Category: Book Reviews
Written by James Ferguson
Published on Saturday, 23 February 2013 19:40
"Batula" Book Review
Written by James Ferguson
Published by Image Comics
Written by Steven T. Seagle
Illustrated by Marco Cinello
2012, 48 Pages, Fiction
Book released on August 7th, 2012
Livingston is a kind fruit bat, but no one really notices him in his colony. He's pretty plain and doesn't stand out. All of that changes when he ventures too far into the city and gets bitten by Vlad the vampire bat. Now Livingston has strange urges and he no longer craves fruit. What's he to do? He becomes Batula, a local hero.
If this sounds a little childish, you're right. Batula is a kids book. Written by Steven T. Seagle, the story is one of acceptance and tolerance. It reminds me a bit too much of Rudolph the Red-Nosed Reindeer though. Both Rudolph and Livingston are outcasts. Granted, the bat doesn't endure nearly the kind of torment that the reindeer goes through, but both are basically worthless until the other characters have a need for them. Whether it's a foggy night or a colony under attack, past transgressions are quickly forgotten when the popular kids want something. Yes, I'm somewhat bitter and I'm reviewing a children's book.
Regardless, Batula is pretty fun. It's carefree, which helps a great deal. While Vlad is dangerous, he isn't killing people. He just wants to knock people around and maybe bite them. Livingston doesn't have a purpose at first and struggles to find out where he fits in. It isn't until he's turned into a vampire that he finds his place as the defender of the colony. See kids? You can do anything if you just try...or get bitten by a vampire bat.
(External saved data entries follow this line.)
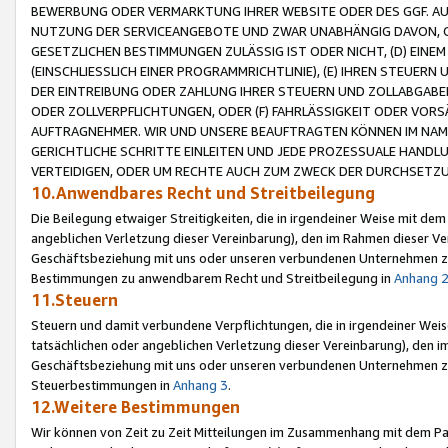
BEWERBUNG ODER VERMARKTUNG IHRER WEBSITE ODER DES GGF. AUF 
NUTZUNG DER SERVICEANGEBOTE UND ZWAR UNABHÄNGIG DAVON, O
GESETZLICHEN BESTIMMUNGEN ZULÄSSIG IST ODER NICHT, (D) EINE
(EINSCHLIESSLICH EINER PROGRAMMRICHTLINIE), (E) IHREN STEUER
DER EINTREIBUNG ODER ZAHLUNG IHRER STEUERN UND ZOLLABGAB
ODER ZOLLVERPFLICHTUNGEN, ODER (F) FAHRLÄSSIGKEIT ODER VORS
AUFTRAGNEHMER. WIR UND UNSERE BEAUFTRAGTEN KÖNNEN IM NAME
GERICHTLICHE SCHRITTE EINLEITEN UND JEDE PROZESSUALE HAND
VERTEIDIGEN, ODER UM RECHTE AUCH ZUM ZWECK DER DURCHSETZU
10.Anwendbares Recht und Streitbeilegung
Die Beilegung etwaiger Streitigkeiten, die in irgendeiner Weise mit de
angeblichen Verletzung dieser Vereinbarung), den im Rahmen dieser Ve
Geschäftsbeziehung mit uns oder unseren verbundenen Unternehmen zu
Bestimmungen zu anwendbarem Recht und Streitbeilegung in
Anhang 
11.Steuern
Steuern und damit verbundene Verpflichtungen, die in irgendeiner Wei
tatsächlichen oder angeblichen Verletzung dieser Vereinbarung), den 
Geschäftsbeziehung mit uns oder unseren verbundenen Unternehmen z
Steuerbestimmungen in
Anhang 3
.
12.Weitere Bestimmungen
Wir können von Zeit zu Zeit Mitteilungen im Zusammenhang mit dem Par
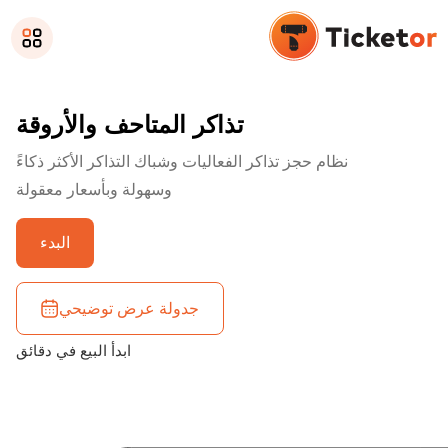
تذاكر المتاحف والأروقة
نظام حجز تذاكر الفعاليات وشباك التذاكر الأكثر ذكاءً
وسهولة وبأسعار معقولة
البدء
جدولة عرض توضيحي
ابدأ البيع في دقائق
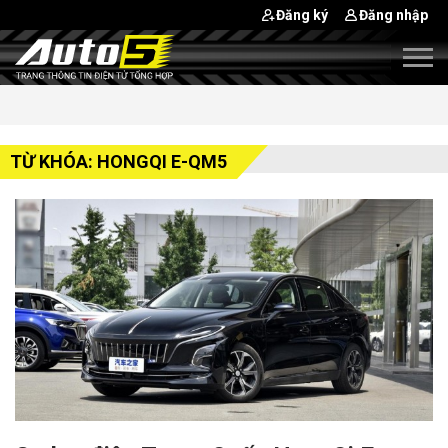
Đăng ký
Đăng nhập
TỪ KHÓA: HONGQI E-QM5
Batula shines in the illustrations from Marco Cinello. Each page has a full color image that really pops. Cinello has a talent for color. This world is vibrant and full of life. It makes Livingston's transformation into Batula stand out as he's so much darker than anything around him. Despite this, he never looks evil. There's still a sense of innocence in his eyes that turns into honor and fortitude when he completes his training and goes to rescue his colony.
|Click images to enlarge
If you've got a kid that digs vampires, Batula is a fun book to read to them. The pictures are well done and the story is a good one without being too scary. Vlad is a little creepy but not in the "He's going to eat me" way. It's more of the "This guy hasn't bathed in at least a week and he might breath on me" way. Good thing Batula is here to put a stop to him.